Elon's 'Colossus' Super Computer Built With 100K H100 NVIDIA GPUs Goes Online, H200 Upgrade Coming Soon 1

Elon’s Megastructure: 100K H100 NVIDIA GPU Supercomputer ‘Colossus’ Activated, H200 Upgrade on Horizon

Elon Musk’s xAI Unleashes Colossal Supercomputer with Unmatched Power

Elon Musk’s ambitious xAI project has unveiled its groundbreaking “Colossus” supercomputer, which has now gone online, boasting an impressive arsenal of 100,000 NVIDIA H100 GPUs. The supercomputer, which has been described as the most powerful AI training system globally, was astonishingly completed in just 122 days.

The Colossus supercomputer hit a major milestone when it went live on Labor Day. It marks a significant achievement for xAI, reflecting the sheer scale and rapid pace of development. But the excitement doesn’t stop there. Musk has announced plans to further enhance the Colossus with an additional 50,000 NVIDIA H200 GPUs, doubling its capacity and computational power in the months to come.

This latest upgrade is set to take Colossus to new heights. The H200 GPUs, which incorporate NVIDIA’s cutting-edge Hopper architecture, deliver around 45% higher compute performance for generative AI and high-performance computing (HPC) applications compared to the already formidable H100 GPUs.

NVIDIA has lauded the xAI team for this extraordinary accomplishment, highlighting Colossus as a testament to accelerated computing and significant advancements in energy efficiency. The rapid development timeline, starting from June in Memphis to running training operations by July, positions Colossus as a premier AI training facility, set to replace the earlier GROK 2 system with GROK 3 by December.

This evolution follows the conclusion of a previous arrangement with Oracle, where xAI rented server capacity. The new supercluster now surpasses what Oracle could offer, and the pending upgrades will further catapult its capabilities, cementing Colossus’s status at the pinnacle of AI training systems.

A closer look at the hardware reveals that H200 GPUs bring a substantial upgrade with 61GB more memory and considerably higher memory bandwidth at 4.8TB/s compared to the H100’s 3.35TB/s. However, with these enhancements comes increased power consumption, requiring sophisticated liquid cooling solutions to manage the 300W power demand.

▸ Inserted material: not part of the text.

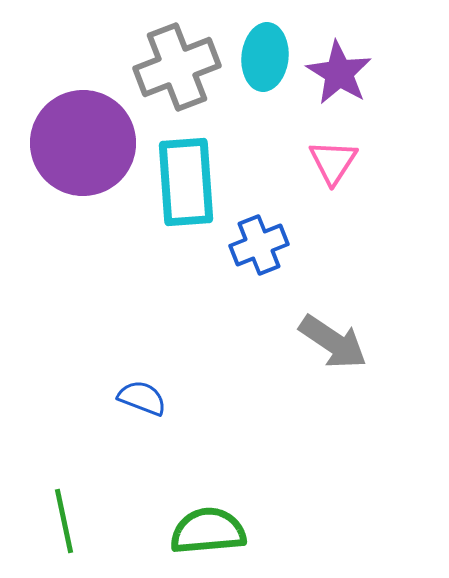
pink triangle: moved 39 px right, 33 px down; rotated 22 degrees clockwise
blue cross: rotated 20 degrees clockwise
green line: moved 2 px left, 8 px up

Currently, Colossus stands as the only supercomputer globally to harness the power of 100,000 NVIDIA GPUs, outpacing giants like Google AI with 90,000 GPUs, followed by OpenAI with 80,000 GPUs, and Meta AI and Microsoft AI utilizing 70,000 and 60,000 GPUs, respectively.

With this remarkable advancement, Elon Musk’s xAI is not only pushing the boundaries of artificial intelligence but is also setting new standards in the realm of supercomputing technology. This project is anticipated to drive substantial innovations, reshaping what’s possible in AI research and applications.